Miss Pettigrew Lives for a Day - Book Review

Author: Winifred Watson
Persephone Books
I have such mixed feelings about this book. Written in 1938 (republished in 2000, complete with original drawings), it follows an extraordinary day in the life of the otherwise drab Miss Pettigrew. She is desperate for work when she mistakenly shows up looking for a governess position at the flat of Miss La Fosse, a singer/actress. Miss Pettigrew gets caught up in a whirlwind of activity far outside her experience, and at each conflict that arises for Miss LaFosse and her friend, Miss Dubarry, Miss Pettigrew saves the day in spite of (or maybe because of) her lack of experience in social affairs.
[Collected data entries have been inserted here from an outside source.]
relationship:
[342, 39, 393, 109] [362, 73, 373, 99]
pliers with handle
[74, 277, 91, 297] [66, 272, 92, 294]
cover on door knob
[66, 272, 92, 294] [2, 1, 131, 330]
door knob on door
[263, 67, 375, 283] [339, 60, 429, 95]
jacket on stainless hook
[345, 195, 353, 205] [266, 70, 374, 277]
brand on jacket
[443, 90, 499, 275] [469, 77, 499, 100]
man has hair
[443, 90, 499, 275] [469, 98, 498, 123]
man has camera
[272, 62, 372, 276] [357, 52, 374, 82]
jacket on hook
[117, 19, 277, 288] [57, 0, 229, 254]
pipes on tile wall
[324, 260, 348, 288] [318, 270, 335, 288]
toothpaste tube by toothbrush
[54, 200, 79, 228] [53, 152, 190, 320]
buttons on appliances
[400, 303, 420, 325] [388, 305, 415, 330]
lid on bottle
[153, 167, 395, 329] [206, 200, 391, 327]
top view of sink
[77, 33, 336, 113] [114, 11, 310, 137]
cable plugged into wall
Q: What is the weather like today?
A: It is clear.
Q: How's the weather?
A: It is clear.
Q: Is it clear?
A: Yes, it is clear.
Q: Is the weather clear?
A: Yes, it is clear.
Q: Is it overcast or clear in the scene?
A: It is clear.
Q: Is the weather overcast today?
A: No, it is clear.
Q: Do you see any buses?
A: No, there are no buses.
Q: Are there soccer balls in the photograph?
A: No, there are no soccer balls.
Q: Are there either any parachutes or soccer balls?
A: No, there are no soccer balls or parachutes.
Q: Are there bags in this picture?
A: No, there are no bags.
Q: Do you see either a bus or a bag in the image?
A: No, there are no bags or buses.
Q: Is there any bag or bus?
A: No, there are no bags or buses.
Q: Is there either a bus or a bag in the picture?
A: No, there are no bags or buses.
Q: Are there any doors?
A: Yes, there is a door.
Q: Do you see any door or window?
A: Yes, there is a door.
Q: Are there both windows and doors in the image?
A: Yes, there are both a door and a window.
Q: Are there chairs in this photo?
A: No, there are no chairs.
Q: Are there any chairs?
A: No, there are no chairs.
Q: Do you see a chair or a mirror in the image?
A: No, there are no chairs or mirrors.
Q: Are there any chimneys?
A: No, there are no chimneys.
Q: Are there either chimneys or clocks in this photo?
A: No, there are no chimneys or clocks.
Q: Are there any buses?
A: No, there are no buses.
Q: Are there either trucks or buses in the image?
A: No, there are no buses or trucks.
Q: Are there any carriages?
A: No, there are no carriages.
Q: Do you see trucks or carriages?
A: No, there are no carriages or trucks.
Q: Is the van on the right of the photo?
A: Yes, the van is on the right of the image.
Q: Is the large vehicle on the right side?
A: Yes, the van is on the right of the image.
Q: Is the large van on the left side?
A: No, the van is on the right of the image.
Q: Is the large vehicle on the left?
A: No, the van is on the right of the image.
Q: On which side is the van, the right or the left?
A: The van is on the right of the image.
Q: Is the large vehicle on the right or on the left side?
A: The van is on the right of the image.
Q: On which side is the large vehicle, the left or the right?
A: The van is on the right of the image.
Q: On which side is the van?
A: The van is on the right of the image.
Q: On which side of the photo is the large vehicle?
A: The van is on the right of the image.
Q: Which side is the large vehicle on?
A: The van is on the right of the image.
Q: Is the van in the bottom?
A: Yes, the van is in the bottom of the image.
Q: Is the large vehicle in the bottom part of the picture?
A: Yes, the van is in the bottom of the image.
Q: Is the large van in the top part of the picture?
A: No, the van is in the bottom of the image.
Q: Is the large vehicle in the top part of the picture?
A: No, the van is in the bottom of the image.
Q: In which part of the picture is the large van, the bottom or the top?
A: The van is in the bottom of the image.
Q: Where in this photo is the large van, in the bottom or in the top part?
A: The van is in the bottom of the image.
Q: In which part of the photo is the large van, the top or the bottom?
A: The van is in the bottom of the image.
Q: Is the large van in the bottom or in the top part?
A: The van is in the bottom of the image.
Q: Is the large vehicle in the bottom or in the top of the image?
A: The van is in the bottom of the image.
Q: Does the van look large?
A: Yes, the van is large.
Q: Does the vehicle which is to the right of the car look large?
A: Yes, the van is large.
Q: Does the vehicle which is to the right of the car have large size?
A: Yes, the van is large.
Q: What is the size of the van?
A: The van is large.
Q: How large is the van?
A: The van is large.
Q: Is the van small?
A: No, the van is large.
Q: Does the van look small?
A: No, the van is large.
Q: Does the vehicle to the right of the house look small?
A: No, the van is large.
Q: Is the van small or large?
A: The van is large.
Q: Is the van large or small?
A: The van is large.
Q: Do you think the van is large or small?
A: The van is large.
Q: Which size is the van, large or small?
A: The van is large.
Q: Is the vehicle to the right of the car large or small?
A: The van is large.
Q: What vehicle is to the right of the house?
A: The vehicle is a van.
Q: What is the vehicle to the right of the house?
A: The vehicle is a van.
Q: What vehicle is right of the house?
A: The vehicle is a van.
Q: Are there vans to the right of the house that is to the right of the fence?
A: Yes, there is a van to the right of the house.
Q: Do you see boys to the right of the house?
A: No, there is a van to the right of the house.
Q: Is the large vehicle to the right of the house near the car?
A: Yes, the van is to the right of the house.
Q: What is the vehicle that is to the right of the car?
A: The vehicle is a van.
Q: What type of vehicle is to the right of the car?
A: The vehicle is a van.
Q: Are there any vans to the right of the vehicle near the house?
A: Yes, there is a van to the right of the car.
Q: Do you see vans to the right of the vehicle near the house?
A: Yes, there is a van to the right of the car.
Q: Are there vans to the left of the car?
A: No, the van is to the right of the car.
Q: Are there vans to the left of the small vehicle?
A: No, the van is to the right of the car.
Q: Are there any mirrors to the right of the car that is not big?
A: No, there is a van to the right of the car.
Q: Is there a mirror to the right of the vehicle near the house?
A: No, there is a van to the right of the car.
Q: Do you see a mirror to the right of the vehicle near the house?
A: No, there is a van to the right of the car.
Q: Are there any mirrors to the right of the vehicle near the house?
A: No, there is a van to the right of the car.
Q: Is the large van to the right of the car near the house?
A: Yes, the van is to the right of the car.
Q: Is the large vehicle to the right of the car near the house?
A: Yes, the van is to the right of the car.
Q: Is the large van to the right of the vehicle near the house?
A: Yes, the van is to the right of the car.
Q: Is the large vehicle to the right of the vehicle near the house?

It is difficult for me to disengage from my feminist self and read a book like this in its historical context -- a story where women use all their cunning and play games to win a man. There's also a fair amount of racism in the novel that made me uncomfortable. It's not as though there were no redeeming qualities to the book - but so much was based on appearance and clothing and money and getting the man and putting up with behavior from men that is inappropriate and women fawning and fainting over men. I'm just not tolerant of that so much!

It is a charmingly written Cinderella tale with a lot of action and a bit of suspense. (3/5)


BooksPlease said...

This book is in my pile of tbr books. You make some interesting points - I'm wondering how the racism comes into it. I don't think I'm going to like the "women fawning and fainting over men", either!

Mmm - perhaps I'll read that next and see if I feel the same.